▶ [Records to process]
----------------------------------------

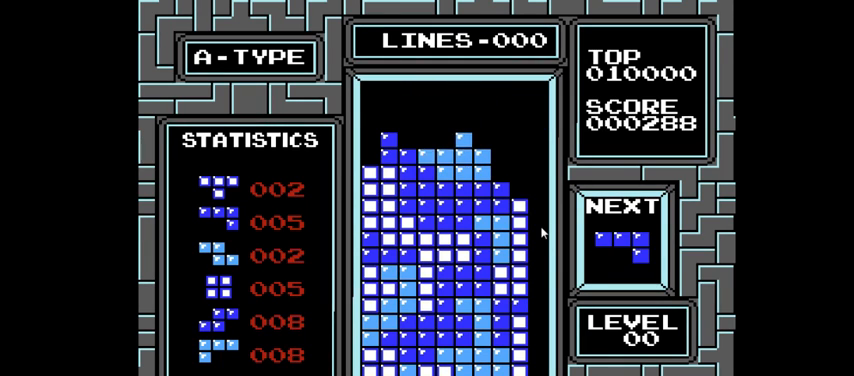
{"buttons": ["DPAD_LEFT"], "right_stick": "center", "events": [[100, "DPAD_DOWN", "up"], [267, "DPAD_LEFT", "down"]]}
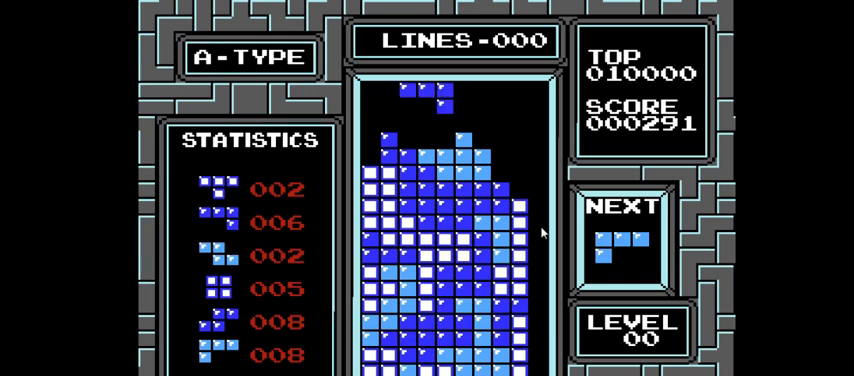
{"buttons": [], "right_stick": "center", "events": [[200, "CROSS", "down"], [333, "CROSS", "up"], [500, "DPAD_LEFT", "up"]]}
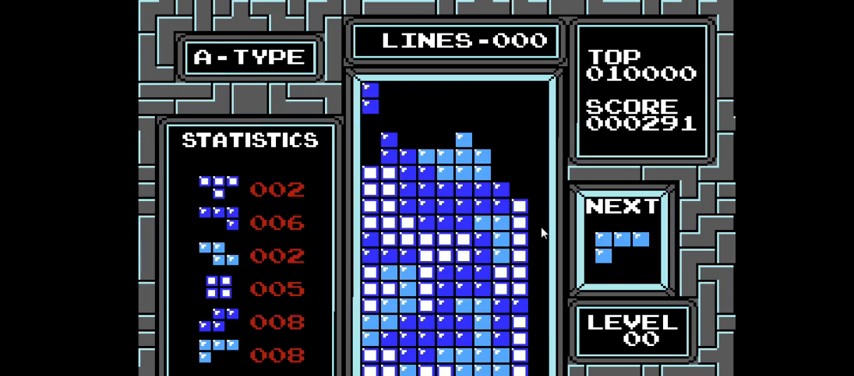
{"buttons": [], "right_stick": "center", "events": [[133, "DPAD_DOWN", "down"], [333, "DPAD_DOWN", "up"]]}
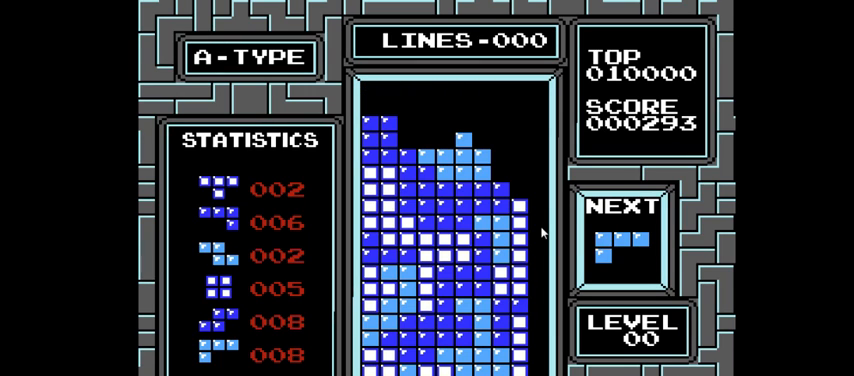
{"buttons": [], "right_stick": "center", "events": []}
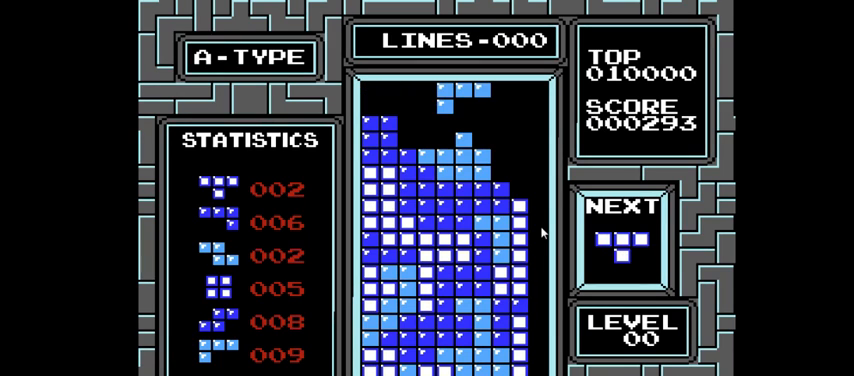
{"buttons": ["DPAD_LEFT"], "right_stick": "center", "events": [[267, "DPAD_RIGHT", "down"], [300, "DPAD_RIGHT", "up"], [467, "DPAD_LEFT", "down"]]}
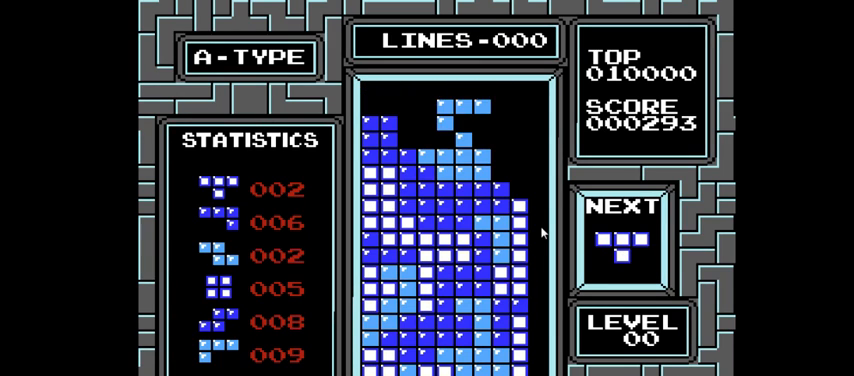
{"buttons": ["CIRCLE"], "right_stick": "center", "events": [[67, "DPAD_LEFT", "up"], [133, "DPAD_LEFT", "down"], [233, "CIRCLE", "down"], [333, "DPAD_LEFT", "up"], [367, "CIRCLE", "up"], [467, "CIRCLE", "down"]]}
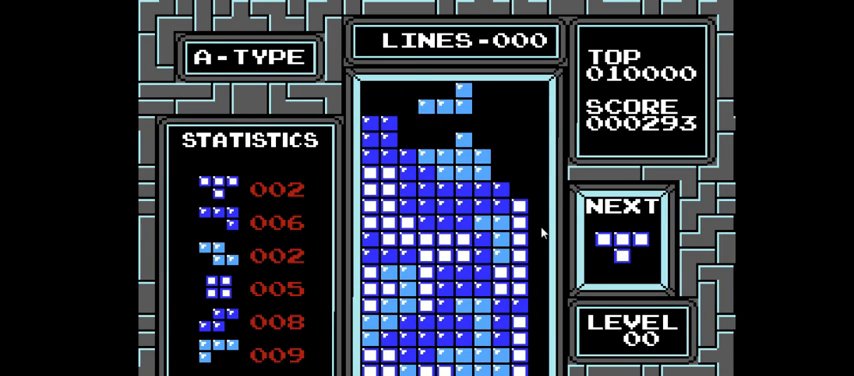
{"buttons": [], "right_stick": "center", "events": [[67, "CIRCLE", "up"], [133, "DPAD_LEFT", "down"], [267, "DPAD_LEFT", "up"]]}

----------------------------------------

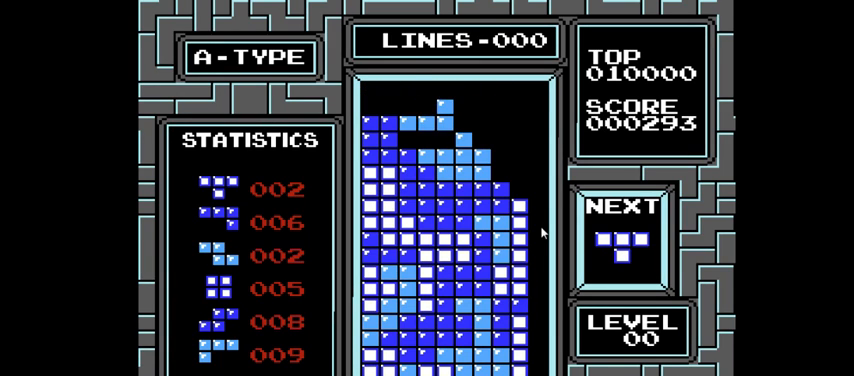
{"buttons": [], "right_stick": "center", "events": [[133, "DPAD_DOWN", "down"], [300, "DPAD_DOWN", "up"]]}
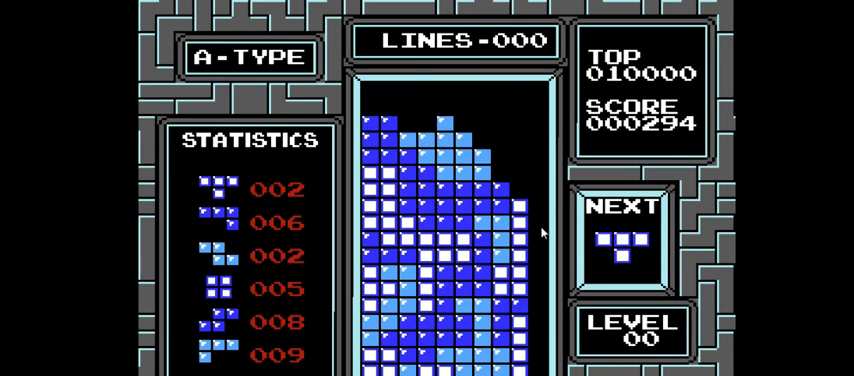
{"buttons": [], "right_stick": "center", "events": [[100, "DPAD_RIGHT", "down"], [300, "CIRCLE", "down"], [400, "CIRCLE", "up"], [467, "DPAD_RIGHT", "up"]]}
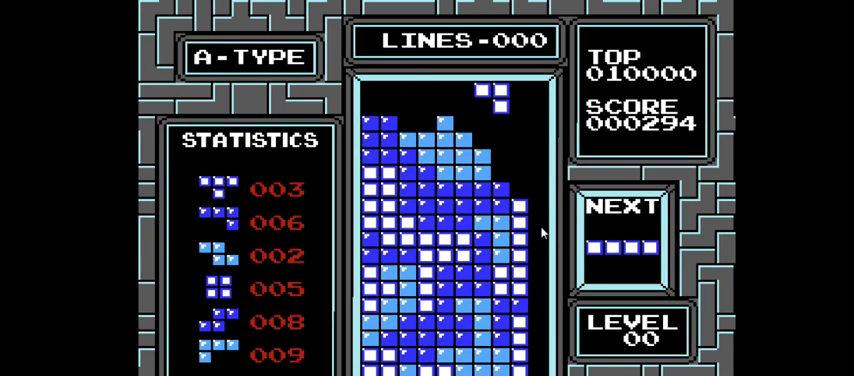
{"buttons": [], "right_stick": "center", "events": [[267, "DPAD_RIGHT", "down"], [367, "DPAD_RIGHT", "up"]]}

----------------------------------------

▶ [Exercise requirements] For every line of the material that holds the word "CIRCLE", make a copy.

▶ [The completed task]
{"buttons": ["CIRCLE"], "right_stick": "center", "events": [[67, "DPAD_LEFT", "up"], [133, "DPAD_LEFT", "down"], [233, "CIRCLE", "down"], [333, "DPAD_LEFT", "up"], [367, "CIRCLE", "up"], [467, "CIRCLE", "down"]]}
{"buttons": [], "right_stick": "center", "events": [[67, "CIRCLE", "up"], [133, "DPAD_LEFT", "down"], [267, "DPAD_LEFT", "up"]]}
{"buttons": [], "right_stick": "center", "events": [[100, "DPAD_RIGHT", "down"], [300, "CIRCLE", "down"], [400, "CIRCLE", "up"], [467, "DPAD_RIGHT", "up"]]}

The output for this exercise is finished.